Visualization of estimated effects for the Survey on Household Income and Wealth study including pointwise confidence intervals.

2.2.4. Visualization of nonlinear effects

In the example, the explanatory variables confidence and age contain in addition to linear terms quadratic and cubic terms. Then it is not sensible to plot the effects of parameters separately. One can understand the effects as functions of the corresponding explanatory variables. For example, the content-related effect of confidence is a polynomial containing cubic terms given by term $f_{c}^{C} (conf) = conf β_{c,1}^{C} + {conf}^{2} β_{c,2}^{C} + {conf}^{3} β_{c,3}^{C}$ (C indicating content) and the response-style effect is given by $f_{c}^{R} (conf) = conf β_{c,1}^{R} + {conf}^{2} β_{c,2}^{R} + {conf}^{3} β_{c,3}^{R}$ (R indicating response style). Omitting for simplicity the linear effects of the other covariates, one has the model:

\frac{π_{i, r + 1}}{π_{i r}} = e^{θ_{r}} (e^{f_{c}^{C} (conf)}) (e^{f_{a}^{C} (age)}) (e^{f_{c}^{R} (conf}) (e^{f_{a}^{R} (age)}), r = 1, \dots, m - 1,

\frac{π_{i, r + 1}}{π_{i r}} = e^{θ_{r}} (e^{f_{c}^{C} (conf)}) (e^{f_{a}^{C} (age)}) (e^{- f_{c}^{R} (conf}) (e^{- f_{a}^{R} (age)}), r = m, \dots, k - 1,

where $f_{a}^{C} (age), f_{a}^{R} (age)$ represent the content-related and response-style-related effects of the variable age.

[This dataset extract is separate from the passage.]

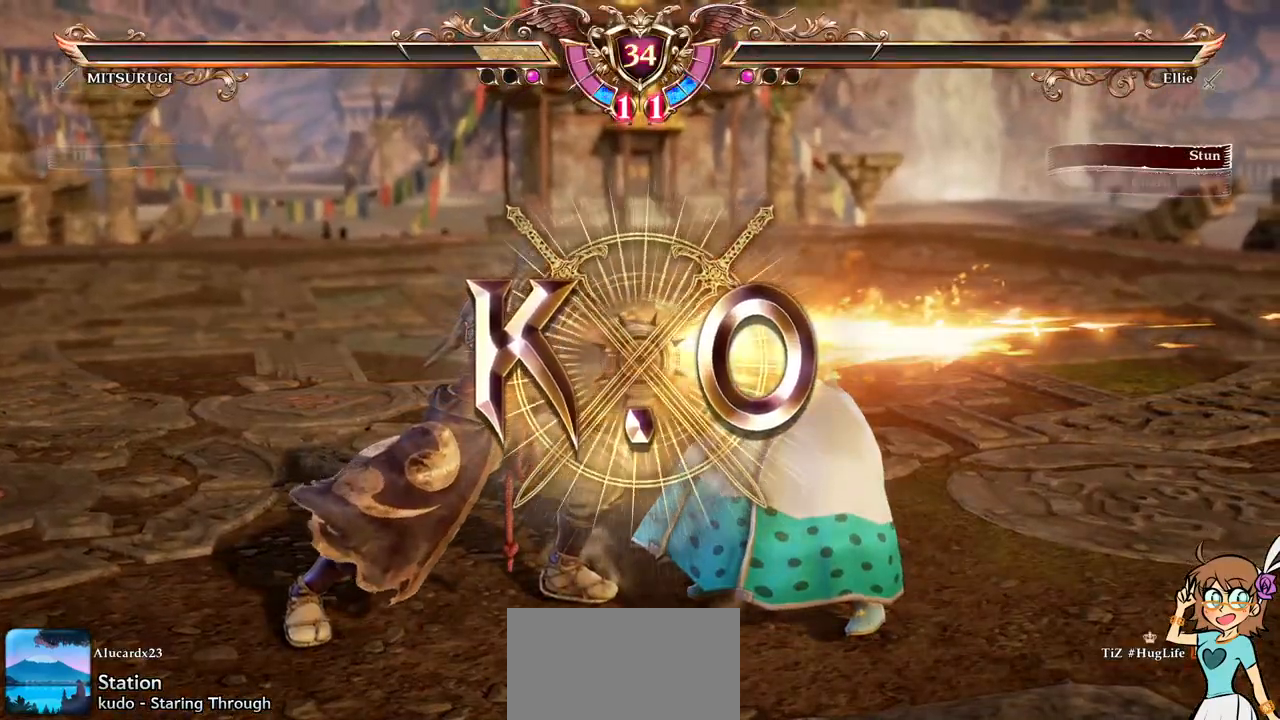
{"buttons": [], "left_stick": "center", "events": []}
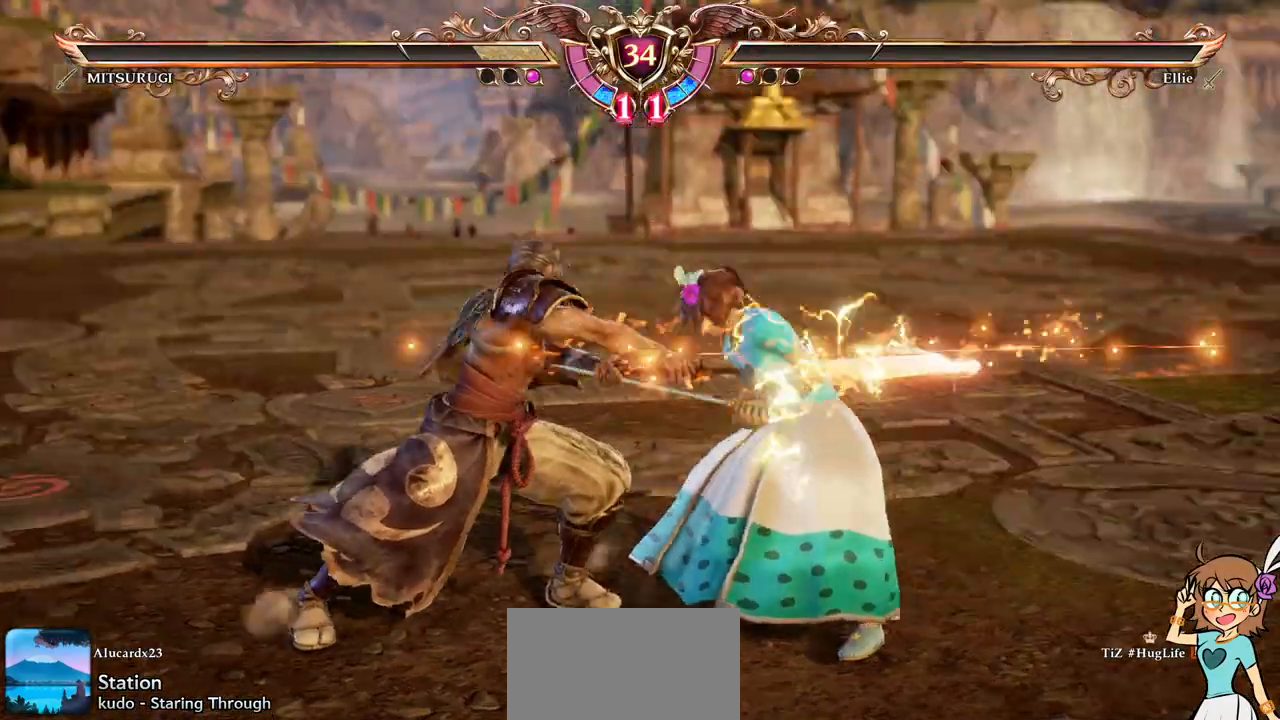
{"buttons": [], "left_stick": "center", "events": []}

Parameters in polynomial terms are hard to interpret, but one can plot the corresponding nonlinear effects. Figure 3 shows the effects of content (first row) and response style (second row). In the plots we used the same scale in order to reveal the strength of the impact of the covariates. It is seen that with increasing confidence up to about value 5, the happiness increases and above 5 slightly decreases. For the response style, one gets a distinctly quadratic effect; the tendency to extreme categories (negative values of $f_{a}^{R} (age)$ ) is very strong for high and low values of confidence and zero for middle categories of confidence. The content effect of age is not significant. Instead of omitting it, we show the estimated curve, which is an almost horizontal line close to zero. Concerning the response style, it is seen that younger people have a tendency to extreme response styles, the effect vanished at age 50; it is close to zero for all values greater than 50.

Figure 3.

Nonlinear effects of content and response style for confidence and age (Survey on Household Income and Wealth study); upper panels show the content and lower panels, the response-style effects.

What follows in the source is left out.